Action item ▸ Change every "Cookies" in the lines to "Daten" and keep everything else the same. Leave the pictures out of your answer.

Saved entries
┏━━

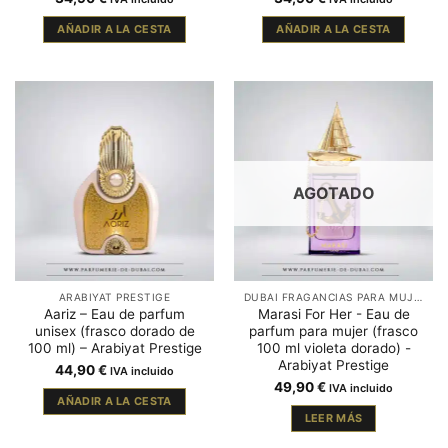
AÑADIR A LA CESTA
AÑADIR A LA CESTA
AGOTADO
ARABIYAT PRESTIGE
DUBAI FRAGANCIAS PARA MUJER
Aariz – Eau de parfum
Marasi For Her - Eau de
unisex (frasco dorado de
parfum para mujer (frasco
100 ml) – Arabiyat Prestige
100 ml violeta dorado) -
Arabiyat Prestige
44,90
€
IVA incluido
49,90
€
IVA incluido
AÑADIR A LA CESTA
LEER MÁS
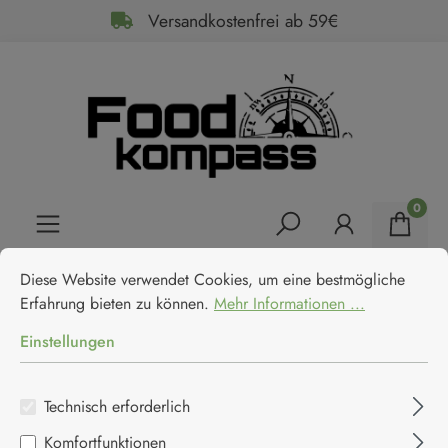
Versandkostenfrei ab 59€
alt springen
0
Cookie-Voreinstellungen
Diese Website verwendet Cookies, um eine bestmögliche Erfahrun
Home
Feinkost
Fleisch & Fisch
Sardinen
Diese Website verwendet Cookies, um eine bestmögliche
Des Dieux Sardinen in Olivenöl
Erfahrung bieten zu können.
Mehr Informationen ...
ohne Gräten
Einstellungen
Des Dieux
Technisch erforderlich
Komfortfunktionen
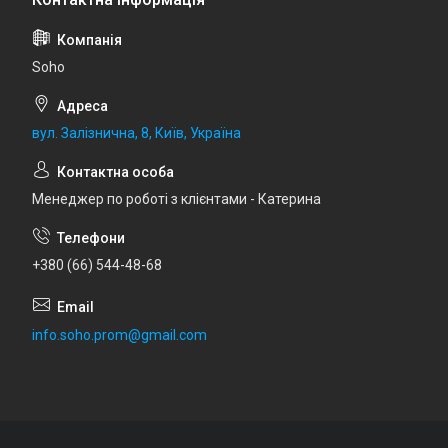
Soho
вул. Залізнична, 8, Київ, Україна
Менеджер по роботі з клієнтами - Катерина
+380 (66) 544-48-68
info.soho.prom@gmail.com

┗━━

Solution below ▸
AÑADIR A LA CESTA
AÑADIR A LA CESTA
AGOTADO
ARABIYAT PRESTIGE
DUBAI FRAGANCIAS PARA MUJER
Aariz – Eau de parfum
Marasi For Her - Eau de
unisex (frasco dorado de
parfum para mujer (frasco
100 ml) – Arabiyat Prestige
100 ml violeta dorado) -
Arabiyat Prestige
44,90
€
IVA incluido
49,90
€
IVA incluido
AÑADIR A LA CESTA
LEER MÁS
Versandkostenfrei ab 59€
alt springen
0
Cookie-Voreinstellungen
Diese Website verwendet Daten, um eine bestmögliche Erfahrun
Home
Feinkost
Fleisch & Fisch
Sardinen
Diese Website verwendet Daten, um eine bestmögliche
Des Dieux Sardinen in Olivenöl
Erfahrung bieten zu können.
Mehr Informationen ...
ohne Gräten
Einstellungen
Des Dieux
Technisch erforderlich
Komfortfunktionen
Soho
вул. Залізнична, 8, Київ, Україна
Менеджер по роботі з клієнтами - Катерина
+380 (66) 544-48-68
info.soho.prom@gmail.com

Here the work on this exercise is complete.